In a lengthy judgement His Honour considered how this ill-fated accommodation and conference venue in the national capital was sold in 1993 by a mortgagee in possession to the strata-developer Filaria Pty Limited, before extraordinarily and disastrously involving two hotel management businesses being carried on in competition in the same building. The Judge also reviewed the Australian case law relating to false/misleading representations in property sales, and took into account these remarkable propositions from the Courts:

  • A representation is not necessarily misleading or deceptive if predicted events do not occur.
  • A company may act honestly and reasonably yet still contravene Section 52 (misleading or deceptive conduct) of the TPA because intention is not essential for a breach of that section.
  • The question for a Court is not simply whether people were mislead.
  • A representation is not necessarily misleading or deceptive if predicted events do not occur.
  • The Court decides if conduct is misleading or deceptive on the particular facts and in light of the incidents and character of commercial behaviour.
  • It is acceptable not only that puffery is part of the ordinary stuff of commerce but also that some evasion is expected from people resisting disclosure of confidential information.
  • Silence may be misleading if you do not tell the other person something you know in circumstances where you have a duty to disclose or where the other person reasonably expects you to be forthcoming.
  • Misleading or deceptive conduct must induce or be capable of inducing error.
  • Claimed losses must be caused and materially contributed to by the misleading conduct.
  • Later losses may be recoverable if culpable conduct induces not only the initial purchase but also subsequent activity in relation to a property.

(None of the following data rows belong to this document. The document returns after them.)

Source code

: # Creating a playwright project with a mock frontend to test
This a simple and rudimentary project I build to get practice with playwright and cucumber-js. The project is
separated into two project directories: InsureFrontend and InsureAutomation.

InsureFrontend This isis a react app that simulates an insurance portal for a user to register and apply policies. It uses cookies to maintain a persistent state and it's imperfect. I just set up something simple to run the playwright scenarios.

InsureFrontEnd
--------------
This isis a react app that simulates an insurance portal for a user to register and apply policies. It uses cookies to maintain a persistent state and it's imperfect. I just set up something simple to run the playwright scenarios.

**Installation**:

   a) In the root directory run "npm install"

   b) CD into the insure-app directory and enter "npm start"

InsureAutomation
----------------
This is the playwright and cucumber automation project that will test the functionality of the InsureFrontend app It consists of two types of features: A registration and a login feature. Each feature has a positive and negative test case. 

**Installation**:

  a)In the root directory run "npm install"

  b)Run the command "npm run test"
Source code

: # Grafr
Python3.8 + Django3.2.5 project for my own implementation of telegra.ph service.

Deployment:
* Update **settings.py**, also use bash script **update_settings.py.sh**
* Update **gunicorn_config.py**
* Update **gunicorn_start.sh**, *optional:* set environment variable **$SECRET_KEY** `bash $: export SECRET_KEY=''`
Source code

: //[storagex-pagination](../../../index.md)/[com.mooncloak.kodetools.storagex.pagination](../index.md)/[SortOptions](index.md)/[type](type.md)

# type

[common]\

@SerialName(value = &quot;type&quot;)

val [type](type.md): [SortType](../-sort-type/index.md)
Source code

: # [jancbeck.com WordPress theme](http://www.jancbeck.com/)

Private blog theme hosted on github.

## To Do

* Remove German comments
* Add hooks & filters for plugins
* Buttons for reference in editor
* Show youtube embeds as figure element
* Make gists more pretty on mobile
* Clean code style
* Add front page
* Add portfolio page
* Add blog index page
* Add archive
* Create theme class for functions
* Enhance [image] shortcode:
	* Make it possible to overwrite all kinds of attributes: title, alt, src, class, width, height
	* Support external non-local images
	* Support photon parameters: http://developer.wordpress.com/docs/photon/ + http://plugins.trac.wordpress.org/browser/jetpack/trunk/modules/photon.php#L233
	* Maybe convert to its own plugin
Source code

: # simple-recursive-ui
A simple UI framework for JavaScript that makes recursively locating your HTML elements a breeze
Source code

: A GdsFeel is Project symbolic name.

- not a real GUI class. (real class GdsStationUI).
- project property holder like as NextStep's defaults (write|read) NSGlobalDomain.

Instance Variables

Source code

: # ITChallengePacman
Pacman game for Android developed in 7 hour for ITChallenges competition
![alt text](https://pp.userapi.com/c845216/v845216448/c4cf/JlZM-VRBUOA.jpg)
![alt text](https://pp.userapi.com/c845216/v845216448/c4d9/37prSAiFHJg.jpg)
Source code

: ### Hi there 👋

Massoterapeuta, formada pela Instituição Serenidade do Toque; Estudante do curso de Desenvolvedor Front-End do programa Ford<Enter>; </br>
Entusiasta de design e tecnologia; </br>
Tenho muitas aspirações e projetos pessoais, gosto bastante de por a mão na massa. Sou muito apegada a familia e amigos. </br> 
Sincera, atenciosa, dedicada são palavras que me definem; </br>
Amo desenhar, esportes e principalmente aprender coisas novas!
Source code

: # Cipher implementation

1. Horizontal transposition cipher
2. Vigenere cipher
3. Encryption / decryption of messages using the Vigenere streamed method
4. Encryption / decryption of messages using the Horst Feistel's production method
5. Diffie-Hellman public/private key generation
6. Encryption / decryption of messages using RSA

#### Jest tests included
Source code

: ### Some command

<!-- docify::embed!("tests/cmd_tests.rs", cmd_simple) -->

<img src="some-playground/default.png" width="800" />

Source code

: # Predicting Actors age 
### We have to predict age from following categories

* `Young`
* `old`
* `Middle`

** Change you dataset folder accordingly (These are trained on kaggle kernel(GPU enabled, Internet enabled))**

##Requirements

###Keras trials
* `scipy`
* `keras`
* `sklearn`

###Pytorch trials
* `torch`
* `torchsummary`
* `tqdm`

Despite media stories across Australia over recent years about real estate rip-offs and investment scams, the Judge found here that before and at the point of sale the developer, its advisers and its agents had been neither dishonest nor deceitful. In 1993 the units were in fact worth what investors paid for them. Although some units were resold afterwards at higher prices, the Court heard evidence that values subsequently declined as occupancy rates fell “due to the election of a Coalition government…, downsizing the public service, a slowdown in the local economy and an increased number of serviced apartment developments throughout Canberra.”

Unfortunately the continuing investors’ further capital and income losses were sustained much later. These were, in the Judge’s words, “substantially attributable to management decisions taken some five years or more after the units were purchased, and to the plaintiffs’ failure to provide funds for maintenance of the hotel in the years prior to trial.”

The former Canberra International Hotel now operates (“under new management”) as “Pavilion on Northbourne”.